## [Problem description]
Could you copy the records below exactly, leaving out any pictures?

** Opening Extracted material block **

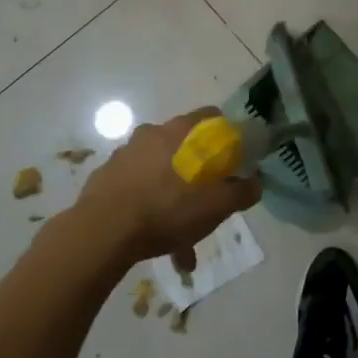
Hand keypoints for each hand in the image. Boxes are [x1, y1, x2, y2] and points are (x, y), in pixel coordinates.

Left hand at [76, 108, 261, 274]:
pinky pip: (137, 190)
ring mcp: (123, 156)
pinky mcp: (104, 180)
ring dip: (173, 197)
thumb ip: (240, 192)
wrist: (101, 233)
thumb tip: (256, 183)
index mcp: (178, 132)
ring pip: (159, 173)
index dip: (226, 134)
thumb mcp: (214, 206)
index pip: (210, 116)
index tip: (234, 157)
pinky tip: (158, 241)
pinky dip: (150, 209)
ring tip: (183, 236)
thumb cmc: (165, 209)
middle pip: (184, 146)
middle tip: (207, 200)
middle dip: (198, 173)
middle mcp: (150, 135)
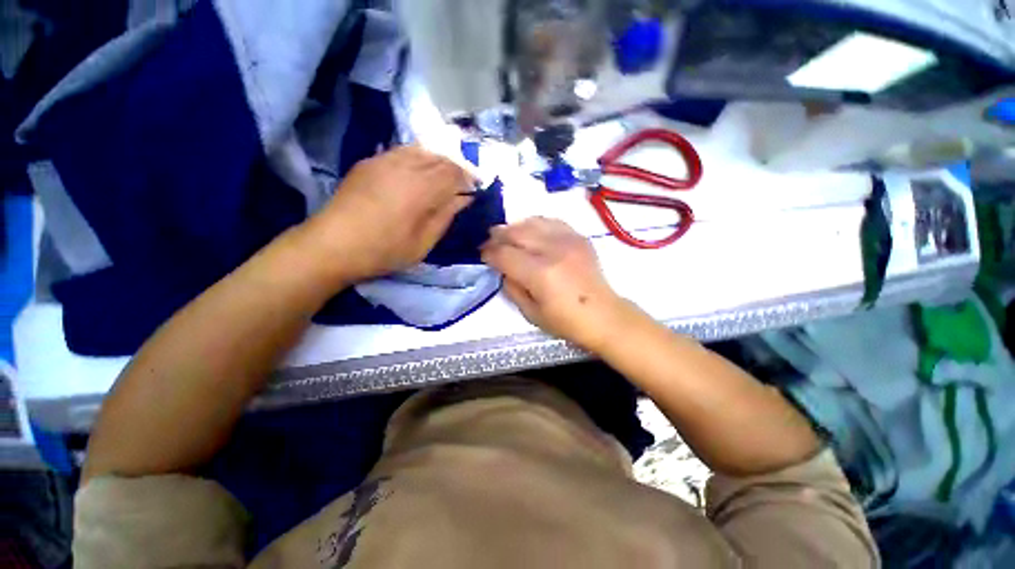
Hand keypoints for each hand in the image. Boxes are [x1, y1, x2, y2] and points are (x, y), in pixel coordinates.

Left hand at [300, 146, 472, 283]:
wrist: (332, 244)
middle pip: (440, 156)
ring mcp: (385, 160)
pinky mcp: (370, 161)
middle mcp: (405, 165)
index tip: (475, 189)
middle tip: (463, 183)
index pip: (455, 171)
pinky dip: (419, 158)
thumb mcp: (423, 242)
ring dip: (439, 161)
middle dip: (457, 168)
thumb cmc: (384, 250)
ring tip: (444, 177)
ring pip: (422, 149)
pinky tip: (419, 173)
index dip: (469, 178)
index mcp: (421, 188)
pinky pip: (403, 151)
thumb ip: (446, 216)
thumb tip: (464, 198)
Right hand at [481, 217, 627, 349]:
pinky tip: (531, 231)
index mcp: (539, 274)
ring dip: (515, 227)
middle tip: (491, 241)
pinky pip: (551, 221)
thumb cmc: (565, 321)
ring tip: (508, 235)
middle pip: (516, 232)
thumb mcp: (530, 313)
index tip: (483, 255)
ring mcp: (568, 240)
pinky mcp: (579, 237)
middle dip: (498, 236)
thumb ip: (512, 288)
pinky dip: (536, 224)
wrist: (603, 314)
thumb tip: (503, 268)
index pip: (504, 254)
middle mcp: (553, 251)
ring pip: (532, 222)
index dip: (489, 253)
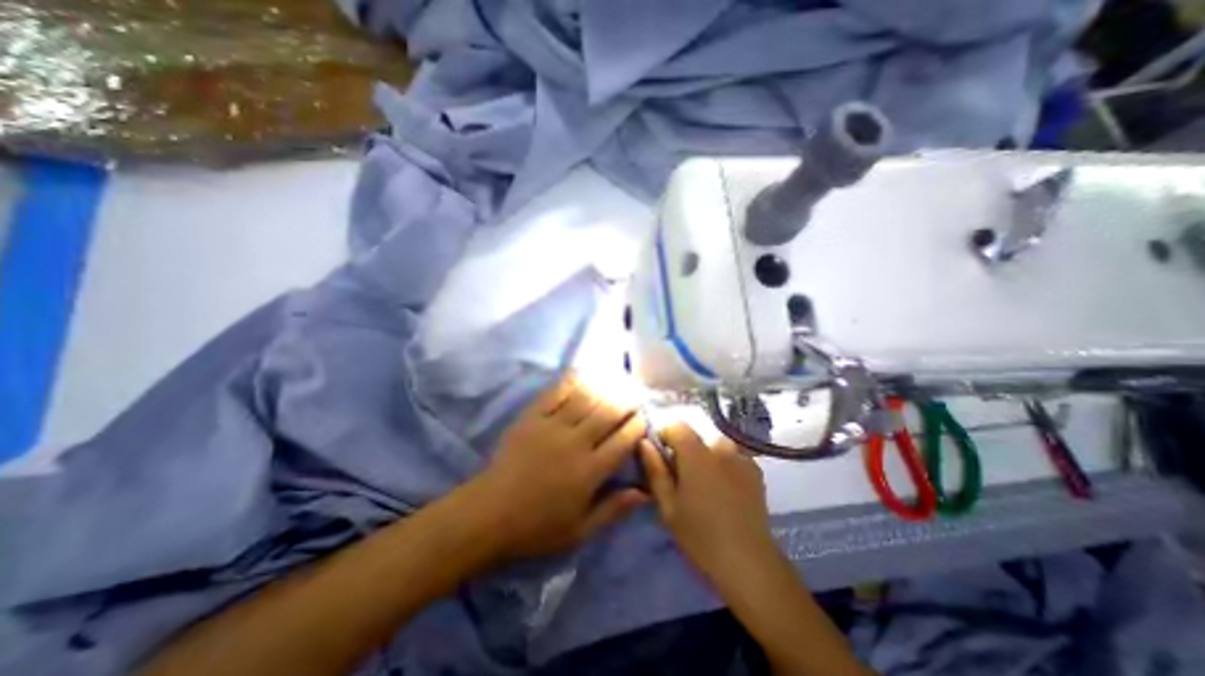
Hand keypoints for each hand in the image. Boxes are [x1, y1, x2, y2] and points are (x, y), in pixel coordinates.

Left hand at [464, 376, 650, 563]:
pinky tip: (583, 374)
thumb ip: (613, 509)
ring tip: (617, 381)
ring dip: (605, 387)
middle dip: (627, 401)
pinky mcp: (532, 417)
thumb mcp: (580, 531)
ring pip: (586, 398)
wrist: (488, 514)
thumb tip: (645, 492)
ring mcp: (552, 426)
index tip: (644, 417)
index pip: (624, 440)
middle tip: (635, 395)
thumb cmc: (537, 527)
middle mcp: (575, 442)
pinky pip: (556, 392)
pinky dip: (572, 381)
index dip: (638, 425)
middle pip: (609, 413)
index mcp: (590, 471)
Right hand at [644, 425, 776, 588]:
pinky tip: (727, 491)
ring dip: (707, 458)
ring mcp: (742, 459)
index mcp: (696, 454)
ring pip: (717, 447)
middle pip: (697, 437)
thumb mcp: (668, 506)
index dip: (665, 436)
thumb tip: (644, 443)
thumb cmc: (700, 535)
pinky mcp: (756, 472)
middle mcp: (721, 448)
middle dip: (687, 451)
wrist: (749, 563)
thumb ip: (655, 470)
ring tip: (707, 485)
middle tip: (684, 479)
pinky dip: (726, 466)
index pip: (677, 426)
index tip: (662, 457)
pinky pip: (734, 458)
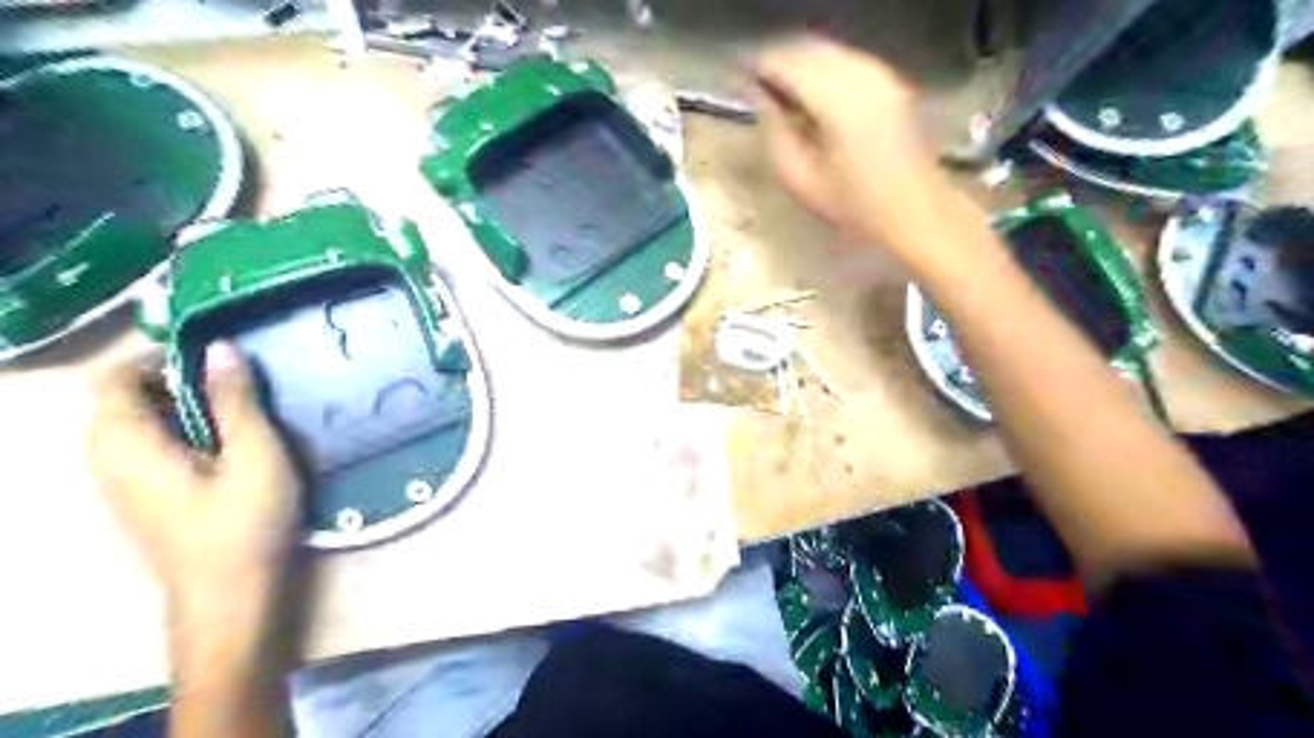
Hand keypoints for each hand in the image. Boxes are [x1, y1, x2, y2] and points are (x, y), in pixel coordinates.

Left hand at [89, 343, 300, 620]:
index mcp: (126, 443)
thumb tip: (221, 347)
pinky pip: (146, 447)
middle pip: (123, 399)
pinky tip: (224, 446)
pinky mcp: (140, 498)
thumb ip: (236, 401)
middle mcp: (107, 458)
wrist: (229, 595)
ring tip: (237, 411)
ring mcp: (120, 482)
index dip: (160, 357)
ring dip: (181, 407)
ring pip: (136, 423)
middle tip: (236, 383)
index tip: (215, 356)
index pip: (115, 378)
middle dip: (175, 381)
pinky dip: (179, 431)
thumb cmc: (244, 522)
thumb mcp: (254, 454)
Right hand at [759, 38, 946, 253]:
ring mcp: (882, 76)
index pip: (788, 65)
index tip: (739, 75)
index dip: (759, 66)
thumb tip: (763, 103)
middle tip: (756, 82)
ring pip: (829, 50)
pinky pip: (848, 60)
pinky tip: (812, 92)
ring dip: (801, 62)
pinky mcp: (892, 82)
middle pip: (809, 48)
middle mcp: (862, 77)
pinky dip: (823, 68)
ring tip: (780, 88)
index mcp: (838, 102)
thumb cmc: (856, 207)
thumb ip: (775, 135)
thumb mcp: (801, 181)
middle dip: (779, 60)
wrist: (917, 211)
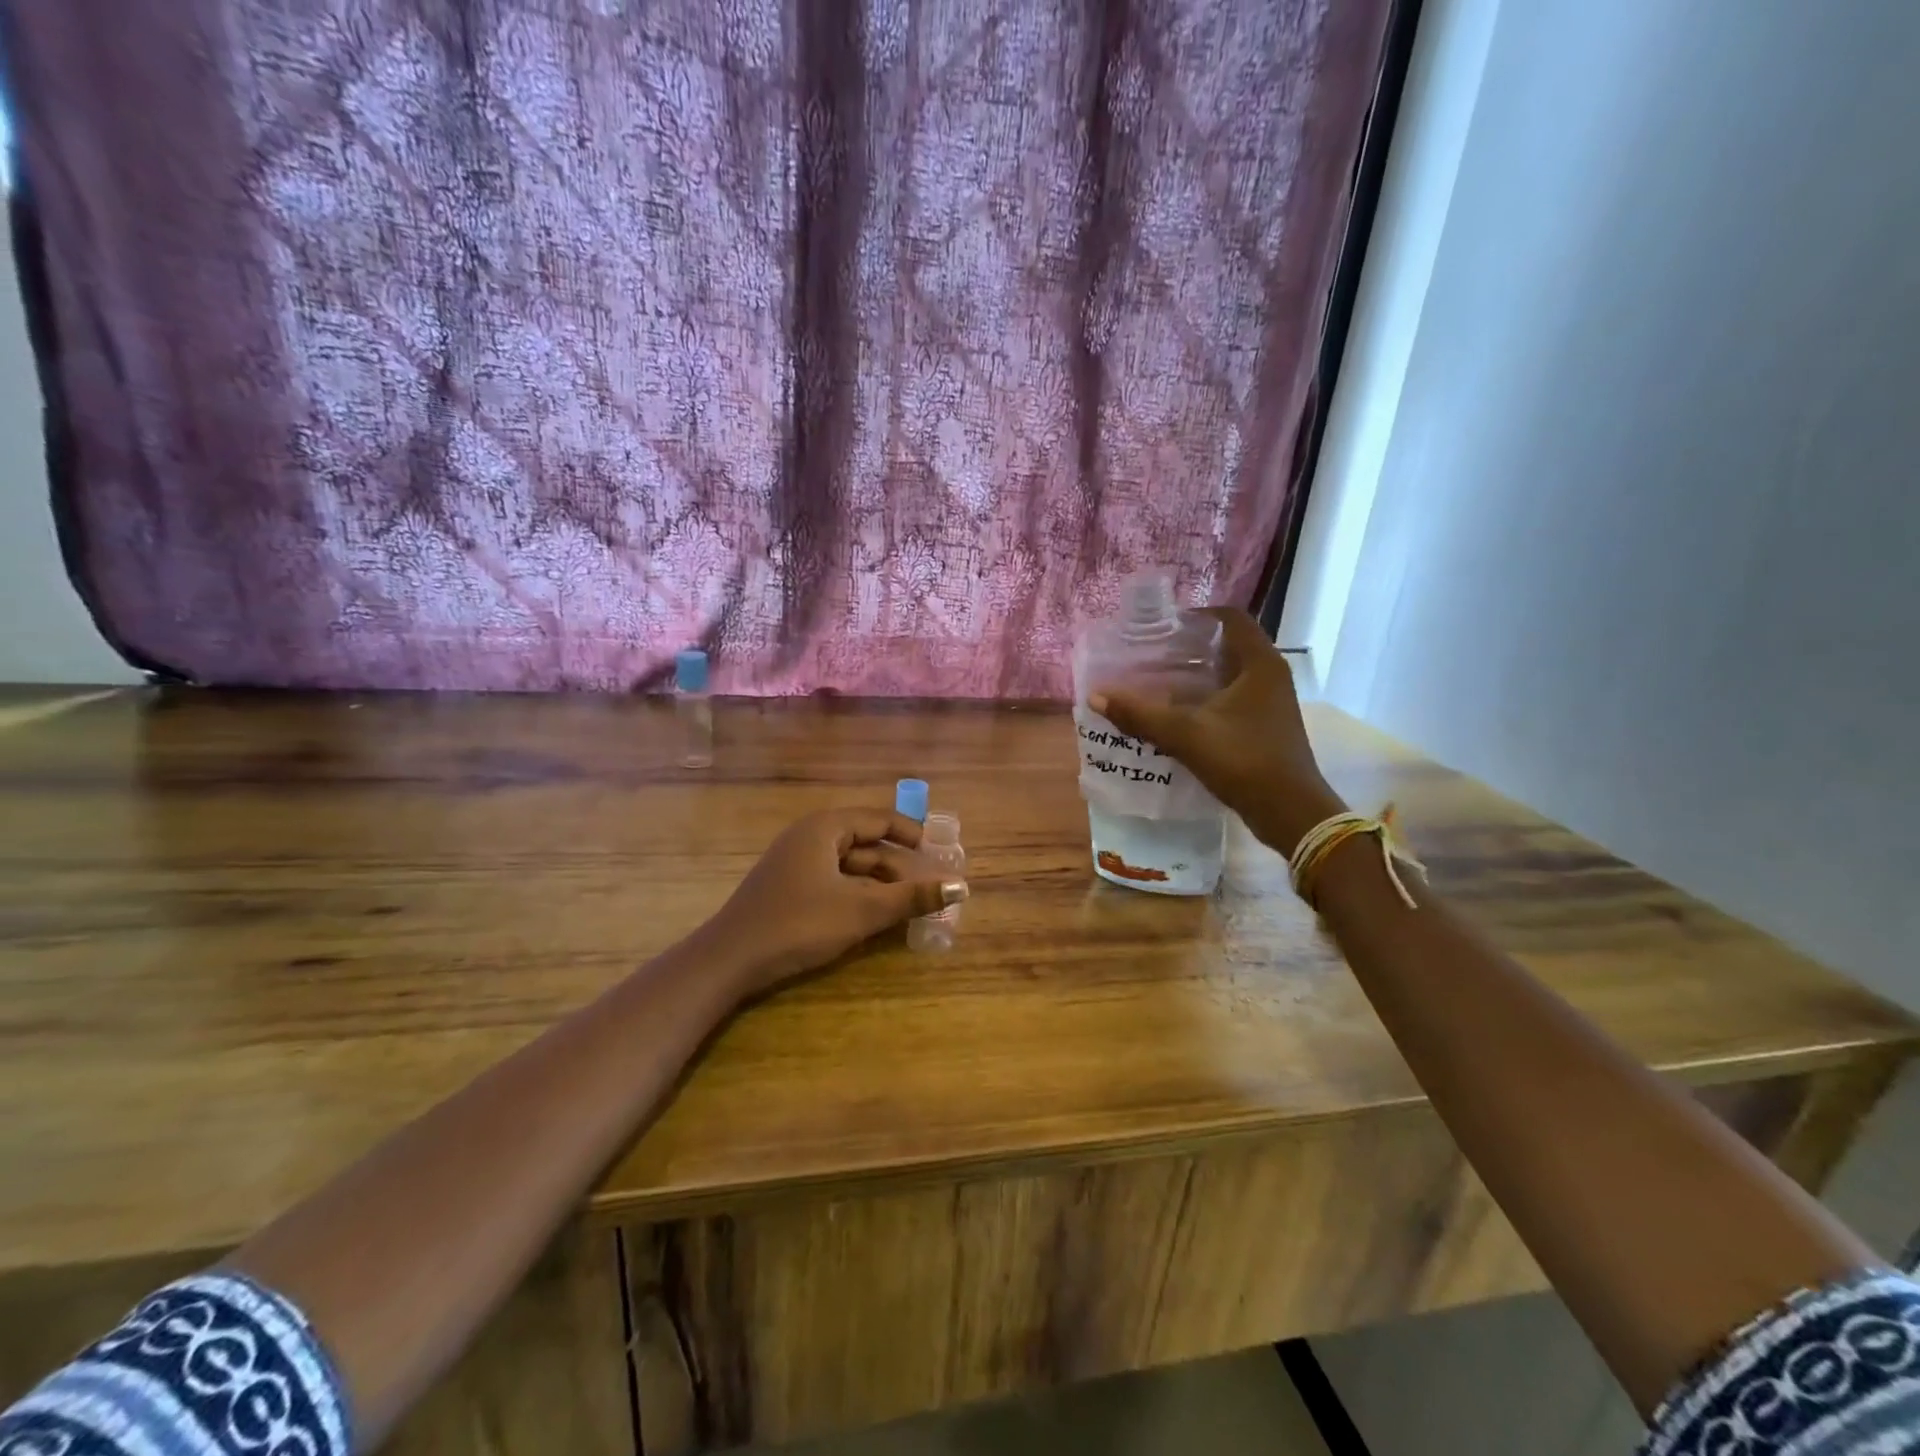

** Closing Extracted material block **

## [Task response]
Hand keypoints for each hand in the image. Boxes are [x1, y1, x2, y2] and points are (x, y), in pixel coordinates.

Left hand at [76, 108, 261, 274]:
pinky pip: (137, 190)
ring mcp: (123, 156)
pinky mcp: (104, 180)
ring dip: (173, 197)
thumb ip: (240, 192)
wrist: (101, 233)
thumb tip: (256, 183)
index mcp: (178, 132)
ring pip: (159, 173)
index dip: (226, 134)
thumb mcp: (214, 206)
index pip: (210, 116)
index tip: (234, 157)
pinky tip: (158, 241)
pinky dip: (150, 209)
ring tip: (183, 236)
thumb cmc: (165, 209)
middle pip: (184, 146)
middle tip: (207, 200)
middle dip: (198, 173)
middle mcp: (150, 135)
Hand keypoints for each hand in the image. Boxes are [x1, y1, x2, y2] and points are (x, y), in pixel coordinates.

Left hand at [300, 146, 472, 283]:
wrist: (332, 244)
middle pip: (440, 156)
ring mcp: (385, 160)
pinky mcp: (370, 161)
middle mcp: (405, 165)
index tip: (475, 189)
middle tip: (463, 183)
index pip: (455, 171)
pinky dip: (419, 158)
thumb mcp: (423, 242)
ring dip: (439, 161)
middle dip: (457, 168)
thumb cmc: (384, 250)
ring tip: (444, 177)
ring pip: (422, 149)
pinky tip: (419, 173)
index dip: (469, 178)
index mcp: (421, 188)
pinky pip: (403, 151)
thumb ip: (446, 216)
thumb tip: (464, 198)
Right hand at [481, 217, 627, 349]:
pinky tip: (531, 231)
index mcp: (539, 274)
ring dip: (515, 227)
middle tip: (491, 241)
pinky pip: (551, 221)
thumb cmc: (565, 321)
ring tip: (508, 235)
middle pip: (516, 232)
thumb mcp: (530, 313)
index tip: (483, 255)
ring mcp: (568, 240)
pinky mcp: (579, 237)
middle dip: (498, 236)
thumb ip: (512, 288)
pinky dip: (536, 224)
wrist: (603, 314)
thumb tip: (503, 268)
index pip: (504, 254)
middle mcp: (553, 251)
ring pip: (532, 222)
index dip: (489, 253)
Hand keypoints for each hand in the image. Boxes are [x1, y1, x2, y2] and points are (x, y), in pixel coordinates.

Left hand at [464, 376, 650, 563]:
pinky tip: (583, 374)
thumb ip: (613, 509)
ring tip: (617, 381)
ring dip: (605, 387)
middle dip: (627, 401)
pinky mcp: (532, 417)
thumb mcp: (580, 531)
ring pip: (586, 398)
wrist: (488, 514)
thumb tip: (645, 492)
ring mcp: (552, 426)
index tip: (644, 417)
index pip: (624, 440)
middle tip: (635, 395)
thumb cmc: (537, 527)
middle mcp: (575, 442)
pinky pip: (556, 392)
pinky dip: (572, 381)
index dip: (638, 425)
middle pip: (609, 413)
index mcp: (590, 471)
Right hand at [644, 425, 776, 588]:
pinky tip: (727, 491)
ring dip: (707, 458)
ring mcp: (742, 459)
index mcp: (696, 454)
ring pip: (717, 447)
middle pip: (697, 437)
thumb mcp: (668, 506)
index dip: (665, 436)
thumb tip: (644, 443)
thumb cmc: (700, 535)
pinky mcp: (756, 472)
middle mcp: (721, 448)
middle dip: (687, 451)
wrist: (749, 563)
thumb ip: (655, 470)
ring tip: (707, 485)
middle tip: (684, 479)
pinky dip: (726, 466)
index pip: (677, 426)
index tip: (662, 457)
pinky pip: (734, 458)
Hand keypoints for each hand in the image. Boxes are [x1, y1, x2, y2] and points are (x, y), in pixel coordinates.

Left hand at [89, 343, 300, 620]:
index mcp: (126, 443)
thumb tip: (221, 347)
pinky pip: (146, 447)
middle pip: (123, 399)
pinky tip: (224, 446)
pinky mcp: (140, 498)
thumb ip: (236, 401)
middle mcp: (107, 458)
wrist: (229, 595)
ring tip: (237, 411)
ring mcp: (120, 482)
index dip: (160, 357)
ring dip: (181, 407)
ring pip: (136, 423)
middle tip: (236, 383)
index tip: (215, 356)
index pip: (115, 378)
middle dip: (175, 381)
pinky dip: (179, 431)
thumb cmc: (244, 522)
thumb mcp: (254, 454)
Right hand at [759, 38, 946, 253]:
ring mcp: (882, 76)
index pip: (788, 65)
index tip: (739, 75)
index dip: (759, 66)
thumb tip: (763, 103)
middle tip: (756, 82)
ring pip: (829, 50)
pinky pip: (848, 60)
pinky tip: (812, 92)
ring dip: (801, 62)
pinky mcp: (892, 82)
middle pip: (809, 48)
middle mcp: (862, 77)
pinky dip: (823, 68)
ring tip: (780, 88)
index mcp: (838, 102)
thumb cmc: (856, 207)
thumb ip: (775, 135)
thumb mcp: (801, 181)
middle dip: (779, 60)
wrist: (917, 211)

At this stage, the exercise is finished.